Apple has been criticised for a lack of consideration over a fake anti-virus that swamps a user's screen with pornographic images.
The MACDefender scareware was detected by Intego in early May, who said that when a user clicks on a certain link, they are sent to a website that displays a fake Windows screen with an animated image showing a malware scan which tells the user that their computer is infected.
Intego said: “This application is very well designed and looks professional. There are a number of different screens and the grammar and spelling are correct, the buttons are attractive and the overall look and feel of the program give it a professional look.”
Despite this detection, an internal memo from this week seen by ZDnet, reveals that Apple are taking no part in removing the malware with staff encouraged to tell callers that ‘Apple does not provide support or assistance in removal or diagnosis of malware'.

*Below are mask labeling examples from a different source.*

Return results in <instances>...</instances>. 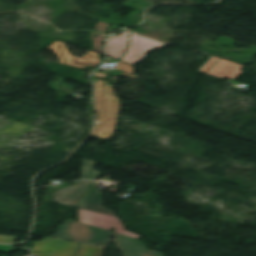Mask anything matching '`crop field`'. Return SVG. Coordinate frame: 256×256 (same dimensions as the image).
Segmentation results:
<instances>
[{
    "mask_svg": "<svg viewBox=\"0 0 256 256\" xmlns=\"http://www.w3.org/2000/svg\"><path fill=\"white\" fill-rule=\"evenodd\" d=\"M14 250H25V251H29L28 249H25V248H14Z\"/></svg>",
    "mask_w": 256,
    "mask_h": 256,
    "instance_id": "14",
    "label": "crop field"
},
{
    "mask_svg": "<svg viewBox=\"0 0 256 256\" xmlns=\"http://www.w3.org/2000/svg\"><path fill=\"white\" fill-rule=\"evenodd\" d=\"M166 45L160 44L131 33L130 44L126 54L121 58L122 61L137 64L144 60L147 50H154L155 48H162Z\"/></svg>",
    "mask_w": 256,
    "mask_h": 256,
    "instance_id": "4",
    "label": "crop field"
},
{
    "mask_svg": "<svg viewBox=\"0 0 256 256\" xmlns=\"http://www.w3.org/2000/svg\"><path fill=\"white\" fill-rule=\"evenodd\" d=\"M219 58L214 57L201 71H207ZM241 65L220 59L207 73L234 80L242 72L239 70Z\"/></svg>",
    "mask_w": 256,
    "mask_h": 256,
    "instance_id": "5",
    "label": "crop field"
},
{
    "mask_svg": "<svg viewBox=\"0 0 256 256\" xmlns=\"http://www.w3.org/2000/svg\"><path fill=\"white\" fill-rule=\"evenodd\" d=\"M83 162H84V165H83V167L81 169L83 179H91L90 170H89V167H88L87 160L83 159ZM85 165H87L86 168H85Z\"/></svg>",
    "mask_w": 256,
    "mask_h": 256,
    "instance_id": "11",
    "label": "crop field"
},
{
    "mask_svg": "<svg viewBox=\"0 0 256 256\" xmlns=\"http://www.w3.org/2000/svg\"><path fill=\"white\" fill-rule=\"evenodd\" d=\"M78 219L80 222H84V223H87L96 227H100L106 230L112 227H115L116 233L123 234L135 239L139 237L135 234H132L124 230L122 223L119 221L117 217H114V216L78 208Z\"/></svg>",
    "mask_w": 256,
    "mask_h": 256,
    "instance_id": "3",
    "label": "crop field"
},
{
    "mask_svg": "<svg viewBox=\"0 0 256 256\" xmlns=\"http://www.w3.org/2000/svg\"><path fill=\"white\" fill-rule=\"evenodd\" d=\"M54 197H55L54 202L61 203V204H67V205L74 206V207H76V204L78 203V201L80 199L79 196H75V195H71V194H67V193H63V192H59V191L54 192ZM59 198H62L64 200H58Z\"/></svg>",
    "mask_w": 256,
    "mask_h": 256,
    "instance_id": "9",
    "label": "crop field"
},
{
    "mask_svg": "<svg viewBox=\"0 0 256 256\" xmlns=\"http://www.w3.org/2000/svg\"><path fill=\"white\" fill-rule=\"evenodd\" d=\"M78 246L79 244L74 242L44 238L34 243L30 256H73Z\"/></svg>",
    "mask_w": 256,
    "mask_h": 256,
    "instance_id": "2",
    "label": "crop field"
},
{
    "mask_svg": "<svg viewBox=\"0 0 256 256\" xmlns=\"http://www.w3.org/2000/svg\"><path fill=\"white\" fill-rule=\"evenodd\" d=\"M128 37H129V31L123 33L121 36L117 38L112 36V38L110 39L106 47L108 55L120 59V57L125 52L127 42H128Z\"/></svg>",
    "mask_w": 256,
    "mask_h": 256,
    "instance_id": "7",
    "label": "crop field"
},
{
    "mask_svg": "<svg viewBox=\"0 0 256 256\" xmlns=\"http://www.w3.org/2000/svg\"><path fill=\"white\" fill-rule=\"evenodd\" d=\"M103 200L101 192L97 189L95 182L89 186L86 194L82 197L77 207L113 215L111 210L102 207Z\"/></svg>",
    "mask_w": 256,
    "mask_h": 256,
    "instance_id": "6",
    "label": "crop field"
},
{
    "mask_svg": "<svg viewBox=\"0 0 256 256\" xmlns=\"http://www.w3.org/2000/svg\"><path fill=\"white\" fill-rule=\"evenodd\" d=\"M106 248L81 244L75 256H103Z\"/></svg>",
    "mask_w": 256,
    "mask_h": 256,
    "instance_id": "8",
    "label": "crop field"
},
{
    "mask_svg": "<svg viewBox=\"0 0 256 256\" xmlns=\"http://www.w3.org/2000/svg\"><path fill=\"white\" fill-rule=\"evenodd\" d=\"M95 163L93 161H90L89 160V165L91 167V171H92V177L94 180H96L99 176H100V173L99 172H94L92 166L94 165Z\"/></svg>",
    "mask_w": 256,
    "mask_h": 256,
    "instance_id": "13",
    "label": "crop field"
},
{
    "mask_svg": "<svg viewBox=\"0 0 256 256\" xmlns=\"http://www.w3.org/2000/svg\"><path fill=\"white\" fill-rule=\"evenodd\" d=\"M89 183H90V181H79L78 184H75V185L70 186V187H64L59 191H63V192H67V193L82 196L84 190L87 188Z\"/></svg>",
    "mask_w": 256,
    "mask_h": 256,
    "instance_id": "10",
    "label": "crop field"
},
{
    "mask_svg": "<svg viewBox=\"0 0 256 256\" xmlns=\"http://www.w3.org/2000/svg\"><path fill=\"white\" fill-rule=\"evenodd\" d=\"M16 237L0 235V243H15Z\"/></svg>",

If a user has not installed MACDefender, Apple support staff are encouraged to tell the caller that they quit the installer and delete the software immediately with a line of ‘AppleCare does not provide support for removal of the malware'. They are also encouraged to not confirm or deny whether the customer's Mac is infected or not.
If the caller has installed the malware, staff are encouraged to handle the call with the following guidelines: make sure their Mac OS X is up-to-date and all security updates have been installed; direct the caller to ‘What is malware' on the help folder; and explain that Apple does not make recommendations for specific software to assist in removing malware, directing the caller to the Apple online store and the Mac App Store for anti-virus options.
ZDNet's Ed Bott said he has found more than 200 separate discussions on Apple's official forums about MACDefender and that the volume of reports about the problem was ‘exceptional'.
Luis Corrons, technical director of PandaLabs, said that Apple should not recommend any particular anti-virus but they should encourage people to have one installed and this is becoming an issue.
He said: “There are a number of solutions, both free and paid. For many years, Windows users have switched to Apple thinking it is a malware-free world but that is not true anymore, though most of the malware is still designed for Windows and we see new threats emerging for this platform.
“Apple is not happy about this, but it seems they don't want to recognise there is a real problem here and in my opinion this is an irresponsible position.”
Eddy Willems, security evangelist at G Data, commented that Apple is generally secure but an attitude of nothing being able to penetrate the OS is not good enough.
He said: “They cannot keep going on this course; Apple has some protection with removal tools so users can update and take care of problems. I don't know if this attitude is short sighted, Microsoft did not acknowledge the problem in the beginning and were not aware of the problems.
“They could handle this more efficiently which they have not done yet, but they are just realising that they are becoming a target and I think that will change.”
David Harley, CEO of Small Blue-Green World and administrator of the Mac Virus website, said: “I don't always admire Apple's security claims, but I'm not entirely out of sympathy with their position on user support and it is not inconsistent with their position as regards the minimal malware detection in Snow Leopard. They haven't promoted that, perhaps because they were aware that it's not and can't be industrial strength anti-virus and maybe were even concerned that users would be given a false sense of security if they knew it was there, assuming that it was all that was necessary. As did, in fact, happen to some extent.
“If that's the company's position here, it's not necessarily irresponsible. Of course, if anyone at Apple is saying ‘Mac users aren't vulnerable to malware threats', that's a different proposition. However, I think the issue here is that stuff like this is attacking the user via some form of psychological manipulation, not via system or application vulnerabilities. The same is true of most Windows malware, of course, but attacks via Windows or Windows app vulnerabilities are still common. Though not as common as some commentators assume.”